(Work required): Your task is to find every line of the data that holds the string "getenv" and copy it.

[Records from a data collection]
----------------------------------------
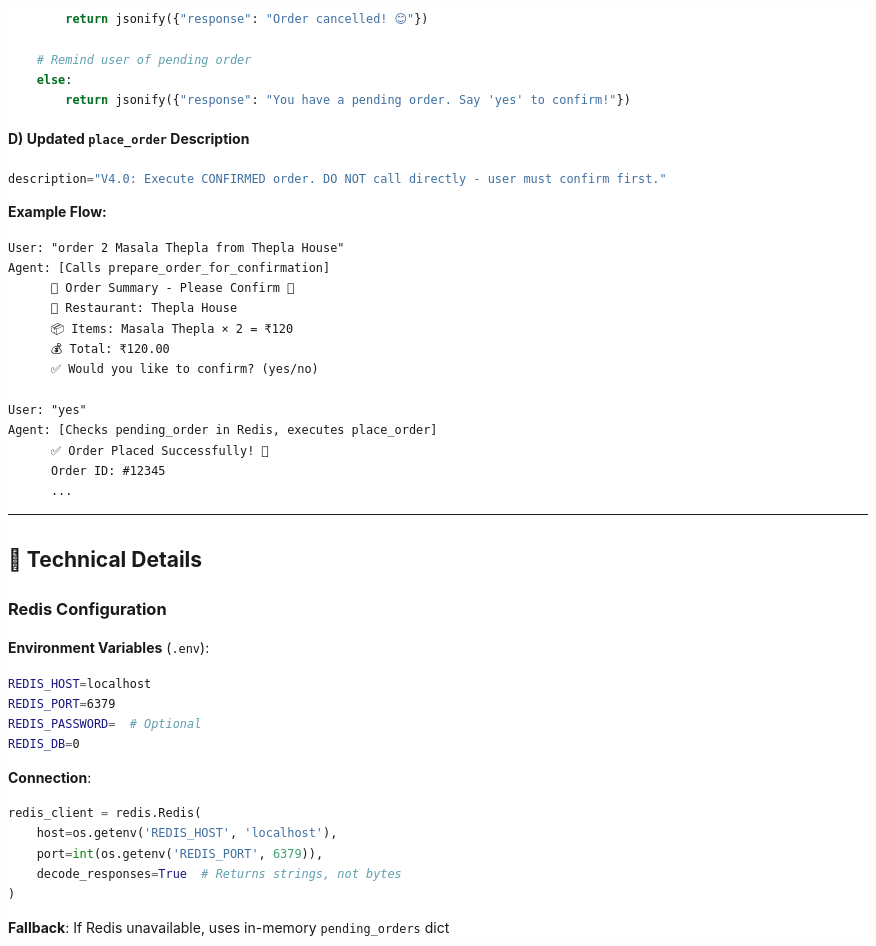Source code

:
 ```python
        return jsonify({"response": "Order cancelled! 😊"})
    
    # Remind user of pending order
    else:
        return jsonify({"response": "You have a pending order. Say 'yes' to confirm!"})
```

#### D) Updated `place_order` Description
```python
description="V4.0: Execute CONFIRMED order. DO NOT call directly - user must confirm first."
```

**Example Flow:**
```
User: "order 2 Masala Thepla from Thepla House"
Agent: [Calls prepare_order_for_confirmation]
      🛒 Order Summary - Please Confirm 🛒
      🏪 Restaurant: Thepla House
      📦 Items: Masala Thepla × 2 = ₹120
      💰 Total: ₹120.00
      ✅ Would you like to confirm? (yes/no)

User: "yes"
Agent: [Checks pending_order in Redis, executes place_order]
      ✅ Order Placed Successfully! 🎉
      Order ID: #12345
      ...
```

---

## 🔧 Technical Details

### Redis Configuration

**Environment Variables** (`.env`):
```bash
REDIS_HOST=localhost
REDIS_PORT=6379
REDIS_PASSWORD=  # Optional
REDIS_DB=0
```

**Connection**:
```python
redis_client = redis.Redis(
    host=os.getenv('REDIS_HOST', 'localhost'),
    port=int(os.getenv('REDIS_PORT', 6379)),
    decode_responses=True  # Returns strings, not bytes
)
```

**Fallback**: If Redis unavailable, uses in-memory `pending_orders` dict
----------------------------------------
(Solution):
    host=os.getenv('REDIS_HOST', 'localhost'),
    port=int(os.getenv('REDIS_PORT', 6379)),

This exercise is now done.